Het verzoek van Gremo Holding en andere
3. Gremo Holding en andere richten zich tegen artikel 3, lid 3.5, aanhef en onder i, en lid 3.6.1, aanhef en onder f, van de planregels. Gremo Holding en andere beogen met hun verzoek onomkeerbare ontwikkelingen ten gevolge van de inwerkingtreding van deze planregels te voorkomen.
3.1. Ingevolge artikel 3, lid 3.5, aanhef en onder i, van de planregels wordt tot een met de bestemming "Agrarisch" strijdig gebruik als bedoeld in artikel 7.10 van de Wet ruimtelijke ordening in ieder geval gerekend het gebruik van de binnen hetzelfde bouwvlak van een veehouderij gelegen agrarische bedrijfswoning als burgerwoning. Dit verbod geldt niet voor bewoningssituaties die reeds op 1 september 2007 bestaand waren dan wel voor situaties waarvoor na 1 september 2007 een persoonsgebonden beschikking is verleend.
Ingevolge lid 3.6.1, aanhef en onder f, kan het college van burgemeester en wethouders ontheffing verlenen van het bepaalde in artikel 3, lid 3.5, onder i, en toestaan dat de agrarische bedrijfswoning wordt gebruikt voor bewoning door burgers, onder de voorwaarden dat:
1. de bewoning is aangevangen na 1 september 2007;
2. de woning geen onevenredige milieubelemmeringen ondervindt op de aspecten geluid, trilling, fijnstof of verkeer;
3. Er geen (extra) hinder of belemmering wordt veroorzaakt voor omliggende bedrijven.

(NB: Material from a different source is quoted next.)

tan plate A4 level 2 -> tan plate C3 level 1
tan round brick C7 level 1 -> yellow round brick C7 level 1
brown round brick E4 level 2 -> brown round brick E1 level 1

3.2. Vast staat dat het college van burgemeester en wethouders bij besluit van 21 augustus 2012 met toepassing van artikel 3, lid 3.6.1, aanhef en onder f, van de planregels een omgevingsvergunning heeft verleend waarmee het mogelijk is gemaakt dat de bedrijfswoning op het perceel Hennesweg 43 als burgerwoning wordt gebruikt. Voorts staat vast dat Gremo Holding rechtsmiddelen tegen dit besluit heeft aangewend.
Gremo Holding heeft toegelicht dat hij door schorsing van artikel 3, lid 3.5, aanhef en onder i, en lid 3.6.1, aanhef en onder f, van de planregels wil voorkomen dat het besluit van 21 augustus 2012 aan deze regels wordt getoetst. Gremo Holding en andere hebben voorts toegelicht dat hun belang erin is gelegen te voorkomen dat door de verleende omgevingsvergunning de bedrijfsvoering van het op het perceel [locatie 2] gevestigde varkensbedrijf wordt belemmerd. In voormeld artikel is evenwel geregeld dat een dergelijke omgevingsvergunning uitsluitend wordt verleend indien geen extra hinder of belemmering wordt veroorzaakt voor de omliggend bedrijven. Gelet hierop acht de voorzitter de vrees van Gremo Holding en andere dat de huidige bedrijfsvoering van het varkensbedrijf niet kan worden voortgezet wegens de verleende omgevingsvergunning ongegrond. Gelet hierop bestaat aanleiding het verzoek om het treffen van een voorlopige voorziening af te wijzen.
4. Voor een proceskostenveroordeling bestaat geen aanleiding.
De voorzitter van de Afdeling bestuursrechtspraak van de Raad van State:
Aldus vastgesteld door mr. Th.G. Drupsteen, als voorzitter, in tegenwoordigheid van mr. J. Schaaf, ambtenaar van staat.